If you have no idea what I just said, yet you are fluent in the English language it may because of dialect. Dialect is a form of a language and almost all languages have dialects. How you speak relates directly to your geography and culture. Traveling across the United States will introduce you to this concept quickly as every region has a different way of speaking.
Researchers from Harvard called thousands of Americans on the phone. In this Dialect Video researchers verbally described certain words so that the participants would use the word they normally would in that situation. For example, they might ask “how would you address a group of two or more people?” The participants might respond by saying “y’all” or “you guys”. The researchers also created maps highlighting where certain words were used most frequently.

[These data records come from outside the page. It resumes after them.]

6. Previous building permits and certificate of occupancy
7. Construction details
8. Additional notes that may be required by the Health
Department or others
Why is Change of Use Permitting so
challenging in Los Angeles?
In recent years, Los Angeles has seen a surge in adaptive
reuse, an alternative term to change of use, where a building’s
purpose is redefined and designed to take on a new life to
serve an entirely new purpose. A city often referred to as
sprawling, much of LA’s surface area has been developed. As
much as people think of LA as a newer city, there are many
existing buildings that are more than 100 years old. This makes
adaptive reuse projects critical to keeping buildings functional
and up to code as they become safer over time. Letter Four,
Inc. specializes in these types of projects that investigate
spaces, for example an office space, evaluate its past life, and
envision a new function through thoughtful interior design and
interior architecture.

Ever wonder about your own dialect? Take this New York Times Dialect Quiz which is based off the survey used in the Harvard Dialect Study. The quiz is a great way for students to look at the topic in a personal way. At the end of the survey you will see maps that highlight where your dialect is located in the United States.
- Use the Dialect Video and New York Times Dialect Quiz in the same lesson since many of the questions are the same.
- Pause the video to discuss certain words and ask the class to say the word to see if there are differences within the class.
- Focus on the maps in the video. Again you may need to pause the video to pay more attention to the frames with the maps.
- Discuss everyone’s results at the end of the survey. You may find that students will get different results from the rest of the class if they have family from other regions of the country.